EP2899371B1

EP2899371B1 - Fan blades with abrasive tips

Info

Publication number: EP2899371B1
Application number: EP15151897.4A
Authority: EP
Inventors: Christopher W. Strock; Changsheng Guo
Original assignee: United Technologies Corp
Current assignee: RTX Corp
Priority date: 2014-01-23
Filing date: 2015-01-21
Publication date: 2020-01-08
Anticipated expiration: 2035-01-21
Also published as: US10408224B2; EP2899371A1; US20200003225A1; EP3636881A1; US20150204347A1; US11333169B2

Description

BACKGROUND

Technical Field:

Disclosed herein are fan blades for gas turbine engines and methods of manufacturing such fan blades. The disclosed fan blades include low thermal conductivity abrasive-coated tips for engaging an abradable liner that surrounds the fan blades.

Description of the Related Art:

FIG. 1 illustrates part of a turbofan gas turbine engine 10. The engine 10 may include a nacelle 11, which may be lined with a fan case 12 that may include a liner 13 that surrounds the distal tips 14 of the fan blades 15. The fan blades 15 may each include a leading edge 16, a trailing edge 17 and a base or root 18, which may be coupled to a rotor 21. The rotor 21 may be coupled to a low-pressure shaft 22 via a fan shaft 23 and fan shaft extension 24. Also shown in FIG. 1 is a low-pressure compressor 25, an annular bypass duct 26 and part of the high-pressure compressor 27. Downstream components such as a combustor and high and low-pressure turbines are not shown.
The liner 13 may be coated with an abradable coating that is not shown in FIG. 1. Abradable coatings may be used in gas turbine engines in the fan section where a minimal clearance is needed between the blade tips 14 and the liner 13. Abradable coatings may also be used in the compressor and turbine sections. The abradable coating may be designed to wear when engaged by the more abrasive fan blade tips 14, thereby reducing or limiting wear to the fan blade tips 14. By using abradable coatings on the liners 13, closer clearances between the blade tips 14 and the liner 13 may be employed, which results in improved efficiency. Further, as the abradable coatings wear, the coatings can act to automatically adjust the clearance between the liner 13 and blade tips 14, in-situ. Typical abradable coatings include epoxy with a filler, such as glass microballoons, which reduce density and weight and also provide a low thermal conductivity coating.
Aluminum fan blades 15 for gas turbine engines 10 may be coated with an erosion resistant coating, such as polyurethane, to protect the aluminum. Such erosion resistant coatings have also been applied to composite fan blades as well. One problem associated with polyurethane coatings is their tendency to degrade if the fan blade gets too hot. More specifically, as a hard-anodized fan blade tip 14 rubs against the abradable coating of the liner 13, frictional heating causes the blade tip 14 to get hot enough to degrade the polyurethane coating of the fan blade 14.

------------------------------------

EXERCISE INSTRUCTIONS
**a)** Translate this sentence from the fan blade patent into Spanish: "Abradable coatings may also be used in the compressor and turbine sections."
**b)** Reproduce the fan blade patent between "Aluminum fan blades" and "fan blade 14.", inclusive.
**c)** Answer these questions from the fan blade patent:
(i) What is the priority date?
(ii) What filler do typical abradable coatings include?
(iii) What erosion resistant coating may aluminum fan blades be coated with?

------------------------------------

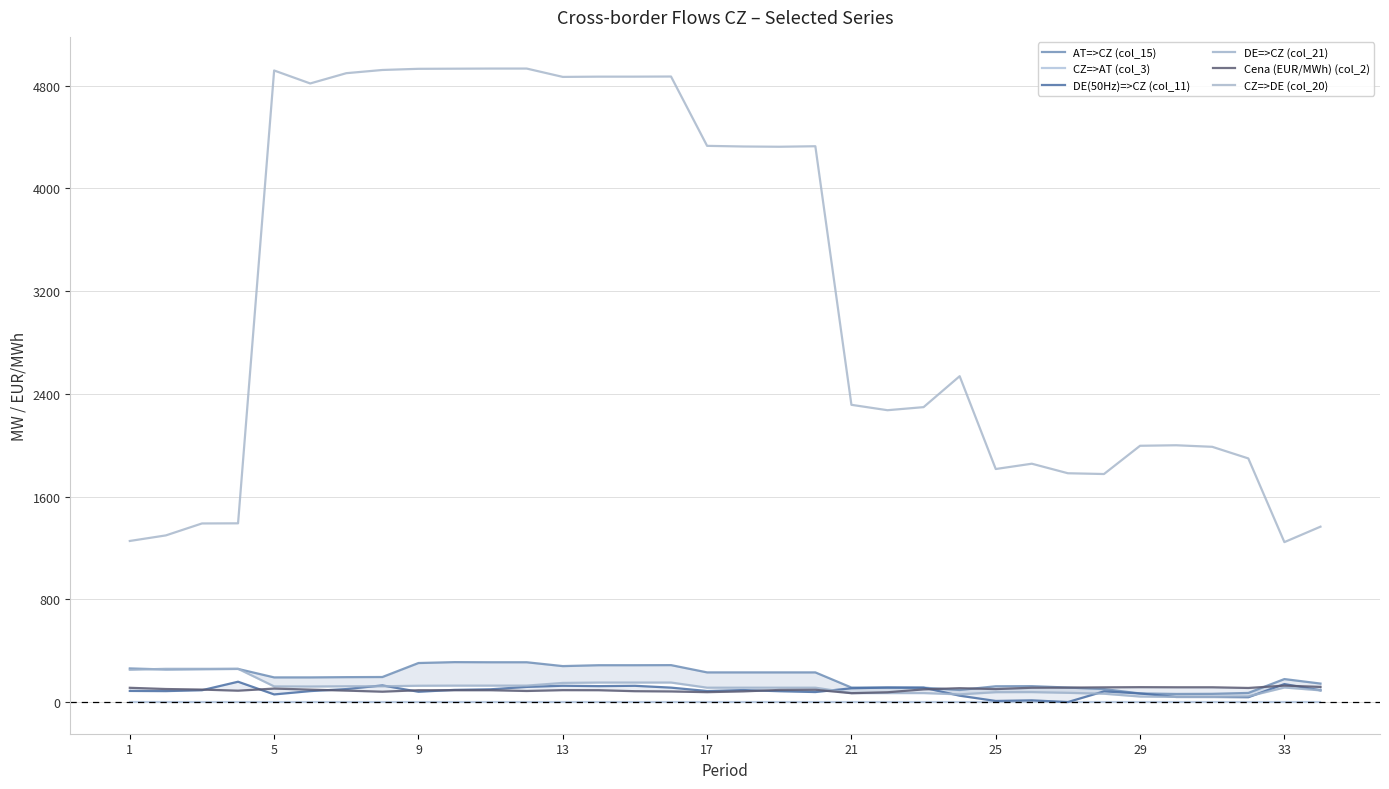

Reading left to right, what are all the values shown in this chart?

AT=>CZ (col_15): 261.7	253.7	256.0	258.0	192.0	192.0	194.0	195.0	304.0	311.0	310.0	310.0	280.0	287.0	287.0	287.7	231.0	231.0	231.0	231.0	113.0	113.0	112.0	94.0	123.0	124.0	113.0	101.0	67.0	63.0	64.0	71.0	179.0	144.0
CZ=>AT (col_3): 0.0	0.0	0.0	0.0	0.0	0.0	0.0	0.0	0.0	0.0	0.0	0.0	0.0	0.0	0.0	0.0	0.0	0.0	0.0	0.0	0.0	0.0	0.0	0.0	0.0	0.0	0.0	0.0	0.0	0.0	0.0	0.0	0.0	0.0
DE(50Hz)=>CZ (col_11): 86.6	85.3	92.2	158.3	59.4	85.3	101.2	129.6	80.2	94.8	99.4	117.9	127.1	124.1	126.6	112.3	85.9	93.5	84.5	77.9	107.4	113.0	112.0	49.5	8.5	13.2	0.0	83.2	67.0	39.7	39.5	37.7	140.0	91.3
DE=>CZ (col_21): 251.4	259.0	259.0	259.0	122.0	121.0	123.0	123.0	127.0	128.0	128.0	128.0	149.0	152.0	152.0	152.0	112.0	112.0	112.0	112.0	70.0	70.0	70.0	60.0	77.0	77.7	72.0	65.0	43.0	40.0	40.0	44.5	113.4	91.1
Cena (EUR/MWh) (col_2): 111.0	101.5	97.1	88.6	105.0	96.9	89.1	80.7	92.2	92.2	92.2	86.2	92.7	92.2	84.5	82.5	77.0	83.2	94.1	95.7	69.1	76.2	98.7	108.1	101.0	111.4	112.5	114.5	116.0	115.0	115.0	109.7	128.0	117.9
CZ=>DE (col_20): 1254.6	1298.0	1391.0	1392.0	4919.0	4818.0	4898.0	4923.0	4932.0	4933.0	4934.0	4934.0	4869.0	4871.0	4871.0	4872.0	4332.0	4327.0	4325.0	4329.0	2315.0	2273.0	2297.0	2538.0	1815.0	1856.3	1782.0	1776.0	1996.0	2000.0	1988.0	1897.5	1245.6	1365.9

------------------------------------

YOUR RESPONSES
**a)** Los recubrimientos abrasionables también pueden utilizarse en las secciones del compresor y de la turbina.

**b)**
Aluminum fan blades 15 for gas turbine engines 10 may be coated with an erosion resistant coating, such as polyurethane, to protect the aluminum. Such erosion resistant coatings have also been applied to composite fan blades as well. One problem associated with polyurethane coatings is their tendency to degrade if the fan blade gets too hot. More specifically, as a hard-anodized fan blade tip 14 rubs against the abradable coating of the liner 13, frictional heating causes the blade tip 14 to get hot enough to degrade the polyurethane coating of the fan blade 14.

**c)**
(i) 2014-01-23
(ii) Glass microballoons
(iii) Polyurethane